Editorial
À deriva
Paulo Barriga
O PSD e o CDS, na sua incansável
e persistente
empreitada de deitar
abaixo o edifício do Estado, fizeram
aprovar na Assembleia
da República a Lei 22/2012. Não,
estimado leitor, não se trata de
qualquer tipo de iniciativa que
vá ao bolso do povo, como é costume,
ou que tenha reflexo nas
contas públicas. Trata-se da chamada
reorganização administrativa
territorial autárquica. O
tal diploma que, até ao final do
ano, pretende extinguir cerca de
um milhar de freguesias portuguesas.
Não fosse tão séria e desonesta
e obscena, esta lei até
poderia ser motivo para galhofa,
palhaceira que ela é na sua essência.

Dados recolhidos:
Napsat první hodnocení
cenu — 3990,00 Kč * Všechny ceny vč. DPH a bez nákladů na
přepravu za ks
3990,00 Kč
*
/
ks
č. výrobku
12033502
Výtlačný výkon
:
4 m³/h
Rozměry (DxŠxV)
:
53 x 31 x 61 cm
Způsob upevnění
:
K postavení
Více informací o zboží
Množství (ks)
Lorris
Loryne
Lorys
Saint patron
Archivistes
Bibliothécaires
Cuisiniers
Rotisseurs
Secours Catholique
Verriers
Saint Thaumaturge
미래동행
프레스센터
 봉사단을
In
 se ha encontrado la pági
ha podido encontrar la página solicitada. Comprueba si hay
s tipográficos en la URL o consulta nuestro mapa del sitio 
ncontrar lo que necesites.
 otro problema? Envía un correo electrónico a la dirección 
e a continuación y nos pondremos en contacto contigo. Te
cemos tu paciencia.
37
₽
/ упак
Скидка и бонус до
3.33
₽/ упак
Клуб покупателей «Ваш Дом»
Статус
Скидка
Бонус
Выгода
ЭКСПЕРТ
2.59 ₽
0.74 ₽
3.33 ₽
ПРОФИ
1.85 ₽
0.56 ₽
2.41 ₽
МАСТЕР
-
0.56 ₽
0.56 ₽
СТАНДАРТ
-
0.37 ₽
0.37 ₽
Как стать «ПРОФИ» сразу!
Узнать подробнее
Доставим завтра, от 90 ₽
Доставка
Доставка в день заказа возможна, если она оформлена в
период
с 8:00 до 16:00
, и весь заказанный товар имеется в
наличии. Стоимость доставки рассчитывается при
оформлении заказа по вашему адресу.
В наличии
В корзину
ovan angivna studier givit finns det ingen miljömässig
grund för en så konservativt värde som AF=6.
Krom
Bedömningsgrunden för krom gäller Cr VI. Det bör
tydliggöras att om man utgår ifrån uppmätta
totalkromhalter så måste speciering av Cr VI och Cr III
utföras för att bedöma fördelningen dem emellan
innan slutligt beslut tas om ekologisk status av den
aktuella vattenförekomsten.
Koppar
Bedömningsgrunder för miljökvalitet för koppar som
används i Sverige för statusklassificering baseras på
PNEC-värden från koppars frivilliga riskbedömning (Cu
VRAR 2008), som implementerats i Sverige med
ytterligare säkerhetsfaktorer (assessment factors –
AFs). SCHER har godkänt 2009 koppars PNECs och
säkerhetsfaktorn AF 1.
* * *
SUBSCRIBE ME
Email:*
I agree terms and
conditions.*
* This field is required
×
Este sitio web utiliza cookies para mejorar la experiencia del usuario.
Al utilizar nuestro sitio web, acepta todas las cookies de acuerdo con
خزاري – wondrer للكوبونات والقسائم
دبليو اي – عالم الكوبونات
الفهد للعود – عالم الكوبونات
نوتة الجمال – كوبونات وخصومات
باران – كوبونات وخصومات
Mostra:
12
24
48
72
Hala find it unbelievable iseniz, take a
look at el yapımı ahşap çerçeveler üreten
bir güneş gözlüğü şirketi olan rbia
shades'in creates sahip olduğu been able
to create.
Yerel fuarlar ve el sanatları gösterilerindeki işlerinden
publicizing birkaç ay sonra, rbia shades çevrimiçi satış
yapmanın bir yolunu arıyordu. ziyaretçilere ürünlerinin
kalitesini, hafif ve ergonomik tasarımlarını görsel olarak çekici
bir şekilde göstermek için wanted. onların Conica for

» **Atividades**
• a. Segundo o editorial sobre a extinção de freguesias, quantas freguesias pretende a Lei 22/2012 extinguir até ao final do ano?
• b. Escreva a continuação do editorial sobre a extinção de freguesias, a partir da última frase apresentada.
Nenhuma das tarefas precisa da listagem.

» **Respostas aos exercícios**
• a. Cerca de um milhar de freguesias portuguesas.

• b.
Num qualquer gabinete
de Lisboa, meia dúzia de tecnocratas
iluminados andam neste
momento de regra e esquadro
na mão a reinventar o mapa de
Portugal. Cortando aqui, juntando
acolá, sem terem qualquer
tipo de sentimento de solidariedade
ou de justiça, principalmente
em relação às freguesias
do interior. Pensarão eles, se é
que se pode chamar “pensar”
ao atentado que estão a cometer,
que as freguesias de Santo
Aleixo da Restauração ou de
Gomes Aires são entidades supérfluas
e dispendiosas. De salientar,
em primeiro, que mais
esta medida que a troika impôs
ao País, para além de parva,
implica apenas 0,1 por cento
do Orçamento de Estado. Uma
verba tão insignificativa que
só em certas mentes perversas
paga ou justifica o abandono,
o empobrecimento e o desconsolo
que trará às freguesias rurais
a extinguir. Já de si pobres,
desconsoladas e abandonadas.
Agrupar duas ou mesmo três
freguesias nas grandes cidades
até pode ser uma medida aceitável.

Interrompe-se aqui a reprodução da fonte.